_FRAGMENTO DEL DOCUMENTO_.
◇ ◇ ◇ ◇

El enfoque de
este trabajo ensayístico radica en hacer una crítica objetiva sobre nuestra
educación ambiental en el marco de la sustentabilidad y así poder dar luces
sobre la tarea que debemos llevar a cabo y el camino a una sociedad más
integrada y amigable con el medio ambiente con una vida y economías saludables
y sustentable en el tiempo.
En nuestro mundo
moderno, globalizado e interconectado se han generado un sin número de
necesidades nuevas y crecientes que mantienen un ritmo vertiginoso de crecimiento
económico poblacional y tecnológico, se genera así una sobreexplotación de
recursos primordiales como lo son el agua y el suelo, así con este panorama
podemos afirmar que la sustentabilidad es uno de los temas de vital importancia
y de los grandes retos a tratar en el siglo XXI, ofreciendo este una respuesta
contundente a los métodos de producción de predadores en inhumanos que hacen
peligrar la existencia de los seres humanos de la tierra y de todos los
ecosistemas en ella.
Muy a pesar de
lo que algunos sostienen que la sustentabilidad es un tema por de más novedoso
y a veces tildado de moda en las ciencias sociales y educativas, cabe destacar
que no es del todo cierto ya que el mismo es un conocimiento ancestral y un
modo de vida utilizado en el presente y otrora por nuestros pueblos originarios
de la américa latina, los cuales cultivaban una estrecha relación en las
dimensiones tanto espirituales como materiales con la tierra, la llamada Pacha
mama y todo cuanto ella habita; esta cosmovisión y modo de vida les permitió
perdurar durante miles de años en una completa armonía con el medio ambiente en
este orden de ideas esto debe
acopiarse a nuestra realidad actual y
servir de ejemplo a generaciones futuras.
La
sustentabilidad comienza por un cambio en las ideas y mentalidades, en la forma
que percibimos a la naturaleza ya que hoy en día para muchos es solo un medio
para explotar y no como lo que es, el sustento del presente y el futuro. Para
generar un cambio de mentalidad el punto de partida debe ser las ciencias y
sobre todo la pedagogía esta temática debe estar obligatoriamente inmersa en
todos y cada uno de los programas de formación en nuestro país especialmente en
la educación primaria y media que a pesar de que tiene asignaturas referentes al
medio ambiente adolecen de contenido para la verdadera sustentabilidad vista
desde una perspectiva moderna creativa y científica y sobretodo realista y
orientada las tareas de campo en la investigación.

◇ ◇ ◇ ◇

_DATOS PROPORCIONADOS_.
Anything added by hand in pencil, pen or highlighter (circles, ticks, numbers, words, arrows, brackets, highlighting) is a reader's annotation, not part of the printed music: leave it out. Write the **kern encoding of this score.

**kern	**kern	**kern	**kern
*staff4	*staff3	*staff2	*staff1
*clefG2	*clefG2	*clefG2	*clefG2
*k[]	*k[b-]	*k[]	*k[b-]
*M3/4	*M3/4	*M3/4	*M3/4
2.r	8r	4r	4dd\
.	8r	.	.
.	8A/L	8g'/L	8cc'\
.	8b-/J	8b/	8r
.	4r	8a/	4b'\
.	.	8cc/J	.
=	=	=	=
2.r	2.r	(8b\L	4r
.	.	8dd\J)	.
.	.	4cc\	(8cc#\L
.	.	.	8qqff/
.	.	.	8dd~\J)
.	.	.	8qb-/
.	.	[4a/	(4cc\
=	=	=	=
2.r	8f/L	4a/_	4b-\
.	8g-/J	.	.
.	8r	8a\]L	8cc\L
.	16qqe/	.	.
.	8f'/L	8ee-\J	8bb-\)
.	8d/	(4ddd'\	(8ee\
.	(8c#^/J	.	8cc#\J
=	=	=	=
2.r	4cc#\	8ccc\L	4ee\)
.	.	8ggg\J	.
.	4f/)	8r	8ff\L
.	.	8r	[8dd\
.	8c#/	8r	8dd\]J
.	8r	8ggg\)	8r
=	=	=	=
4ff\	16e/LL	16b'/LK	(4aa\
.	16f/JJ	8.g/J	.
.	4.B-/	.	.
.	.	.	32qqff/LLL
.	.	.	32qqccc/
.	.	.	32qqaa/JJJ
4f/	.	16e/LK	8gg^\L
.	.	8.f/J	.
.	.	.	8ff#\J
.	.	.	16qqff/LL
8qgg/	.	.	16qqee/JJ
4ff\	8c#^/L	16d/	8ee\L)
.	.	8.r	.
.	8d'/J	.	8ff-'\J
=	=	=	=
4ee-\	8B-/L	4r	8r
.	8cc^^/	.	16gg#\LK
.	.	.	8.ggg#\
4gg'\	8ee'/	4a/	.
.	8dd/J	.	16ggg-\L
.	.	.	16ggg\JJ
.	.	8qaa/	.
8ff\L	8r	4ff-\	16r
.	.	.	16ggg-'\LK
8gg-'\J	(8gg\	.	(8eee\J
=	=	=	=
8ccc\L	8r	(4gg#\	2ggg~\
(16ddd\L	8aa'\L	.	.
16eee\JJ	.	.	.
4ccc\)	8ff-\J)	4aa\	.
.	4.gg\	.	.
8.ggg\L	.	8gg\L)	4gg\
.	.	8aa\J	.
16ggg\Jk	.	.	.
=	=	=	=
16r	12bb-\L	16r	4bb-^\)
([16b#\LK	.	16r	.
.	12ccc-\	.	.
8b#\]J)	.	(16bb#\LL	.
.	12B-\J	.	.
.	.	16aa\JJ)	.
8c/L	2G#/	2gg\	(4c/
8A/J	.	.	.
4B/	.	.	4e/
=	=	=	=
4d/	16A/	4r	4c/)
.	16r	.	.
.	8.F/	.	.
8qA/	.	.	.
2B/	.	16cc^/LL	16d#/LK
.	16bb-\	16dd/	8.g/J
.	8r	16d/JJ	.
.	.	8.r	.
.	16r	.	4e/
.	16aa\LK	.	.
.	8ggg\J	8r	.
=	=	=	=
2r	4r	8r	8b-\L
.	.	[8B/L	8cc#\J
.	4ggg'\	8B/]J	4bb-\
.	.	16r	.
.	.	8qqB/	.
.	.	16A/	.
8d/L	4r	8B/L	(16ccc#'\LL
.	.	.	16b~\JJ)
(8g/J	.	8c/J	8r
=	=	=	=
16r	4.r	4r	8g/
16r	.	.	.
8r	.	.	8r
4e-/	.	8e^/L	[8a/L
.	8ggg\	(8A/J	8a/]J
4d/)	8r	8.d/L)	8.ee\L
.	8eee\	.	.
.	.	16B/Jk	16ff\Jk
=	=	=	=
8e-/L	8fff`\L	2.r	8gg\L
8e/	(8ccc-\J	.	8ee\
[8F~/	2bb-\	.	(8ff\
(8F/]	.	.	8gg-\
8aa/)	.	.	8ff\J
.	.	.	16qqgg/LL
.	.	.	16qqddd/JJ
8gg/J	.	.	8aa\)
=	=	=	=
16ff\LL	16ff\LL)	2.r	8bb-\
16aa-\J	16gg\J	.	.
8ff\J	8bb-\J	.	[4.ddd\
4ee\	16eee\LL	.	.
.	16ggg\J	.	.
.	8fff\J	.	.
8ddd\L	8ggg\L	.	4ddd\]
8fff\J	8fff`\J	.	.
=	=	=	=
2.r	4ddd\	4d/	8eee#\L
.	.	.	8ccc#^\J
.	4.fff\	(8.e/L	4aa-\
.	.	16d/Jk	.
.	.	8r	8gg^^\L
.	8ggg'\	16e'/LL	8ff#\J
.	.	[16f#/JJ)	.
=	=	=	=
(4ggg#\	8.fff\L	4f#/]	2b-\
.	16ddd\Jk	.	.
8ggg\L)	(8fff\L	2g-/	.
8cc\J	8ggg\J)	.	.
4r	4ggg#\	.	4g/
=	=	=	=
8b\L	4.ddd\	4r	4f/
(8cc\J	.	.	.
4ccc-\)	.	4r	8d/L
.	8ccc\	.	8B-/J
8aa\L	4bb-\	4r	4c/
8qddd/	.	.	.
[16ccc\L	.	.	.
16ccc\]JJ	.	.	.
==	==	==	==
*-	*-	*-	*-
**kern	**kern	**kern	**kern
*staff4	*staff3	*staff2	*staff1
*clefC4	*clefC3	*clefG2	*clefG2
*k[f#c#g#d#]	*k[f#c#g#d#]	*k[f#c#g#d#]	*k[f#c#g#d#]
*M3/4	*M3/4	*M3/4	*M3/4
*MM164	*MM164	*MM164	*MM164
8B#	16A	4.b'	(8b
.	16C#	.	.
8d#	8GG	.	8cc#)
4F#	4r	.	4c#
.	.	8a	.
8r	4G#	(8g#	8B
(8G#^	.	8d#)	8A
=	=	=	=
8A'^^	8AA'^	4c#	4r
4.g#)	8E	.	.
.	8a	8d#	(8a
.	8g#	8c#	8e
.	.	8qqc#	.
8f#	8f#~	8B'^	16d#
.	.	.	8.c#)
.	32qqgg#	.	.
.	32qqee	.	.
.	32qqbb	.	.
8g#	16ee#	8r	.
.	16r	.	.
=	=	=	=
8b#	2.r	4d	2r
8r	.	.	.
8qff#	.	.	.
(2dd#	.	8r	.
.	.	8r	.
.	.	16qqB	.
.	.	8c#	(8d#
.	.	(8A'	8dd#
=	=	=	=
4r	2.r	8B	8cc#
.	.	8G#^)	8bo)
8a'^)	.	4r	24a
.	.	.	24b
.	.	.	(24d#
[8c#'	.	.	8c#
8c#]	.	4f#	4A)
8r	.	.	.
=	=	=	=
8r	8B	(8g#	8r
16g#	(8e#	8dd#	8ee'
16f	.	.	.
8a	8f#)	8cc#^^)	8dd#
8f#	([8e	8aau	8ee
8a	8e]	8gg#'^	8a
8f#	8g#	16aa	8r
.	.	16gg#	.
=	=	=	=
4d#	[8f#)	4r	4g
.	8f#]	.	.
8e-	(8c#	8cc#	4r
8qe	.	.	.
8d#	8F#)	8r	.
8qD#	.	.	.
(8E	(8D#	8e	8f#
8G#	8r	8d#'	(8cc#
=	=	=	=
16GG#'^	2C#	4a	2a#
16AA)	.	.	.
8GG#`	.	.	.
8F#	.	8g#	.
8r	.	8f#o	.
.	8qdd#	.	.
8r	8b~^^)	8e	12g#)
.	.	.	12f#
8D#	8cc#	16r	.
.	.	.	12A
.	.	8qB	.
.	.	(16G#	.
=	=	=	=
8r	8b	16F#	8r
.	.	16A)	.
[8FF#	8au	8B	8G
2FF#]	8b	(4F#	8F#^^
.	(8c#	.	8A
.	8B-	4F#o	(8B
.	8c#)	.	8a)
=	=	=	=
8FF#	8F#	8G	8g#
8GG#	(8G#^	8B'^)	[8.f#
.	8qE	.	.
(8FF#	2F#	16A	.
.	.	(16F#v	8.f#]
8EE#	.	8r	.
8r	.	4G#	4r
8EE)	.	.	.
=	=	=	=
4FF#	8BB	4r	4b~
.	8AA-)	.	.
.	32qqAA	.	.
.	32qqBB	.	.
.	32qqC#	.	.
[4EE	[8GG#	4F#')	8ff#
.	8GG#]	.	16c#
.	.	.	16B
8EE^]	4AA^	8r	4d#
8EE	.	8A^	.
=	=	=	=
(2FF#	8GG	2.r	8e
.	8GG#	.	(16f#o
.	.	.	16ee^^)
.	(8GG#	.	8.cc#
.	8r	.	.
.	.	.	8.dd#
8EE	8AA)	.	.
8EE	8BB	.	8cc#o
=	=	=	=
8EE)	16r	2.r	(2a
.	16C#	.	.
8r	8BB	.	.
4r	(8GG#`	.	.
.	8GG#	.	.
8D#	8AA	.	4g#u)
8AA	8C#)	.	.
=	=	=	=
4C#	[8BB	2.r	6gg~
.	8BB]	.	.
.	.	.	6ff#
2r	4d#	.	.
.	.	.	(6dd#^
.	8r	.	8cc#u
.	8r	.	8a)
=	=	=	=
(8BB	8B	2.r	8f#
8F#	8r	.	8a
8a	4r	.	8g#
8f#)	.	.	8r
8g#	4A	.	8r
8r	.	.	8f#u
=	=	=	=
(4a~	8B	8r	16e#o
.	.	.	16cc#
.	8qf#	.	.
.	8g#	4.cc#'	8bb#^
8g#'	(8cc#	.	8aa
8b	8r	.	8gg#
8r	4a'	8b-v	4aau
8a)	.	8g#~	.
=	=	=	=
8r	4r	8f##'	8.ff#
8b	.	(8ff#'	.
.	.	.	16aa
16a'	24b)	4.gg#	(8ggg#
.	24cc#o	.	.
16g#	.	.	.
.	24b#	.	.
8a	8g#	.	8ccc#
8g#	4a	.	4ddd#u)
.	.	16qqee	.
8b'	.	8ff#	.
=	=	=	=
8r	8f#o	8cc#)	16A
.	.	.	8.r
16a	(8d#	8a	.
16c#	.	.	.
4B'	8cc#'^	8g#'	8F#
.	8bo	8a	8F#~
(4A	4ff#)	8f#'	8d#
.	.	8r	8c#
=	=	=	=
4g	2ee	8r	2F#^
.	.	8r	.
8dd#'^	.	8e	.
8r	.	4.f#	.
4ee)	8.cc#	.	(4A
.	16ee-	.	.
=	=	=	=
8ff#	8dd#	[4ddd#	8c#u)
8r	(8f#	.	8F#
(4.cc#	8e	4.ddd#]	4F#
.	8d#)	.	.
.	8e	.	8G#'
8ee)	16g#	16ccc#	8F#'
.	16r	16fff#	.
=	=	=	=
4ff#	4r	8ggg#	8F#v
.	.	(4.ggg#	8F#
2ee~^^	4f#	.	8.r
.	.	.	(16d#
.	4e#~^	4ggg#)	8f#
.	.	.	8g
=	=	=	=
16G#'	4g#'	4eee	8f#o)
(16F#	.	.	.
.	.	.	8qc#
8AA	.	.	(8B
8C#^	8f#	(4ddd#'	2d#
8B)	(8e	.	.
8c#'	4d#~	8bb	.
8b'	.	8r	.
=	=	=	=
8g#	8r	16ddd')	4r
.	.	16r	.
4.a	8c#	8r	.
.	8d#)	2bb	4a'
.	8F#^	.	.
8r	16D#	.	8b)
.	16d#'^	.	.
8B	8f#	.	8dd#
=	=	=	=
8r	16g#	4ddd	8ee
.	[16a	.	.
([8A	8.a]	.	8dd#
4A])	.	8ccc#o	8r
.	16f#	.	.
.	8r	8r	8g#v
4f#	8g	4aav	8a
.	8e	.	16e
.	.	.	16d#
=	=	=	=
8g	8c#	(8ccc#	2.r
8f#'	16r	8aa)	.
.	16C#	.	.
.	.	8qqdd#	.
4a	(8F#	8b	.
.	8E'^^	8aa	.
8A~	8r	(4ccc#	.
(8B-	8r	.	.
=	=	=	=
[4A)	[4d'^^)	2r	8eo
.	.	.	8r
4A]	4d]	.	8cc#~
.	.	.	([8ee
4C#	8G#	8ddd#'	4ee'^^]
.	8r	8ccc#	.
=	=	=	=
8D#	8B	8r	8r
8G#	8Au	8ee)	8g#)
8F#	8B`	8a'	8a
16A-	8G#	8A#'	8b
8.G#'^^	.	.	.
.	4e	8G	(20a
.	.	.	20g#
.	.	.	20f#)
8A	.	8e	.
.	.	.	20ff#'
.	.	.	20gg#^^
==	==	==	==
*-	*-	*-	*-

◇ ◇ ◇ ◇

Transcribe literalmente el pasaje del ensayo sobre sustentabilidad que comienza con "Muy a pesar" y continúa hasta "a generaciones futuras.".

_TU RESPUESTA_.
Muy a pesar de
lo que algunos sostienen que la sustentabilidad es un tema por de más novedoso
y a veces tildado de moda en las ciencias sociales y educativas, cabe destacar
que no es del todo cierto ya que el mismo es un conocimiento ancestral y un
modo de vida utilizado en el presente y otrora por nuestros pueblos originarios
de la américa latina, los cuales cultivaban una estrecha relación en las
dimensiones tanto espirituales como materiales con la tierra, la llamada Pacha
mama y todo cuanto ella habita; esta cosmovisión y modo de vida les permitió
perdurar durante miles de años en una completa armonía con el medio ambiente en
este orden de ideas esto debe
acopiarse a nuestra realidad actual y
servir de ejemplo a generaciones futuras.